Warga dari empat desa, termasuk Daroyon dan Gumuruh (Cileles) serta Muara Dua dan Pasir Gintung (Cikulur), sebelumnya menyuarakan penolakan terhadap pembangunan TPST. Mereka mengeluhkan kurangnya sosialisasi terkait proyek tersebut.
“Kami sama sekali tidak mengetahui rencana pembangunannya. Informasi hanya kami dapat dari papan proyek.

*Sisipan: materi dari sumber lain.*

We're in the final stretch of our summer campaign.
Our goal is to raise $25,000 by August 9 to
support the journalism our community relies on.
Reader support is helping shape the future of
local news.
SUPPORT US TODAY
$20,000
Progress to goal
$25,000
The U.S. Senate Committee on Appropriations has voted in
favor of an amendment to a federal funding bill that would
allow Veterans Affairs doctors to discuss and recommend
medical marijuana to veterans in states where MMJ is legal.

Pemerintah seharusnya bermusyawarah dulu, tetapi ini langsung eksekusi lahan,” ujar Rosad, warga Desa Daroyon sekaligus Aktivis Keluarga Mahasiswa Kecamatan Cileles (KMKC), saat ditemui Radar Banten.

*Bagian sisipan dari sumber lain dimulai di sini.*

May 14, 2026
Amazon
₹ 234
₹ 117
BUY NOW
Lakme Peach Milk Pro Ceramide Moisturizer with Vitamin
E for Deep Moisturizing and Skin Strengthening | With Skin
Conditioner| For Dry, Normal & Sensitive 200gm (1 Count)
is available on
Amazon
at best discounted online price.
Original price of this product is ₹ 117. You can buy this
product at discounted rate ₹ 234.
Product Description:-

Rosad menambahkan, rencana aksi masyarakat batal dilakukan karena tidak mendapat izin dari kepolisian yang tengah fokus pada pengamanan Pilkada. “Kami harap Pemprov Banten dan Pemkab Lebak memberikan solusi, karena jarak pemukiman warga ke TPST hanya sekitar 100 meter,” tegasnya.
Sementara itu, Plt Camat Cileles Tatang Supriatna mengaku tidak memiliki informasi mendetail mengenai pembangunan TPST tersebut. “Saya tidak tahu persis kapan pembangunan ini dimulai karena sebelumnya saya menjabat sebagai Sekmat,” ujarnya.
Ia menambahkan, pembatalan sosialisasi hari itu dikarenakan masa tenang Pilkada. Tatang mengimbau masyarakat untuk tetap tenang menunggu penjelasan lebih lanjut dari Pemprov Banten.